There are a wide number of cyber operations that could be directed against satellites. As the Tallinn Manual has noted, these could include disrupting communications, intercepting or altering data flowing to and from the satellite, impeding uplink or downlink location signals, partially or completely destroying the software or hardware on a space system, or even manipulating satellite controls. But such threats have received scant attention from the OEWG, while China has denied that they are relevant to the discussion at all.
Although this new international rulemaking process is just getting started, it is already roiled by geopolitical tension, and the application of existing international law to unique factual and technical scenarios is doctrinally unclear.
The inability to form and interpret clear international rules comes at a time when estimates have the world moving from 4,852 active satellites to 100,000 active satellites in the next eight years. This clear and unmistakable trend toward a fundamentally different approach to the use of space begs for international cooperation and coordination. However, the world is at — likely — the most challenging time for this type of cooperation since the end of the Cold War.
Despite efforts aimed at clarification of the applicable legal rules, this area of law remains underdeveloped, requiring resort to imperfect analogous areas of law. This is particularly troubling because we are likely entering a rapid escalatory cycle. While significant ambiguity remains related to the application of international law to cyber operations against satellites, it is now crystal clear that space will form part of the fabric of the diplomatic and geopolitical landscape and is no longer the benign peaceful forum for international collaboration it once was, symbolized by the International Space Station. In other words, space is no longer above the geopolitical fray.
The questions surrounding the application of international law are not academic. A frightening example illustrates the point: Shortly after the Russian invasion of Ukraine, it was reported that Dmitry Rogozin, the head of Russia’s federal space agency, said, “Russia will treat any hacking of its satellites as a justification for war” (Reuters 2022).
Given the wide range of activities that could constitute the “hacking” of a satellite, clearly not “any hacking” of a state’s satellites constitutes a justification for war.
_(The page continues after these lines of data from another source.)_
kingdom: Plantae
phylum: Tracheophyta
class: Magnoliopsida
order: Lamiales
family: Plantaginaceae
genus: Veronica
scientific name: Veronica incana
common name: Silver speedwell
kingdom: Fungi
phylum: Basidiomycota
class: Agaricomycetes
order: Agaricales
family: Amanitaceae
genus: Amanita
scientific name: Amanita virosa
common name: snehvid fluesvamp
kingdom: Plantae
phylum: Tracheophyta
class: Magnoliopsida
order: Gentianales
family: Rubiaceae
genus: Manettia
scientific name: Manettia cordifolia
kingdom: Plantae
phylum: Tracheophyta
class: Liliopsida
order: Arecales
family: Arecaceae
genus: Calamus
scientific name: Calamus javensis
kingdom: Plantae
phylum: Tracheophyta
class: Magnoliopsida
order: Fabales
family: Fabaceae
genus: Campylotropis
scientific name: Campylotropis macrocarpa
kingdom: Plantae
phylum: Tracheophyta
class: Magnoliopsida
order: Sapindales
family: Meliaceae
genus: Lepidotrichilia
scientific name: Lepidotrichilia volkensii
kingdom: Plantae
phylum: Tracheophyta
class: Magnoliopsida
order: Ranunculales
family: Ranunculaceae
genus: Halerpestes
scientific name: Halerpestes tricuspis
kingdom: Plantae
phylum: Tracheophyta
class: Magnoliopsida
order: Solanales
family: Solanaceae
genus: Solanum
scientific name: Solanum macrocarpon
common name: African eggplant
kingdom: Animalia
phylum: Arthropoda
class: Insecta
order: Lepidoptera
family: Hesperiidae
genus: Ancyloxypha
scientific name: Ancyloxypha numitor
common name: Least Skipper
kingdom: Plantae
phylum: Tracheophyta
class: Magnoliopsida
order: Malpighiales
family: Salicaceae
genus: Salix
Or, more particularly, clearly not all use of cyber capabilities against a satellite constitutes either a prohibited use of force under article 2(4) or an armed attack giving rise to the right of self-defence under article 51 of the UN Charter. But, that opacity of the existing rule structure, and the Tallinn Manual’s rightful caution that each case must be evaluated on its own merits, means that determining the line will be fact-specific and subjective.
The resort to the use of force is one of the most tightly prohibited acts in international relations — for good reason. Rogozin’s cavalier statement demonstrates the urgent need of the international community to know how the growth of harmful uses of cyber operations that originate in, transit or terminate in outer space fit into existing international law.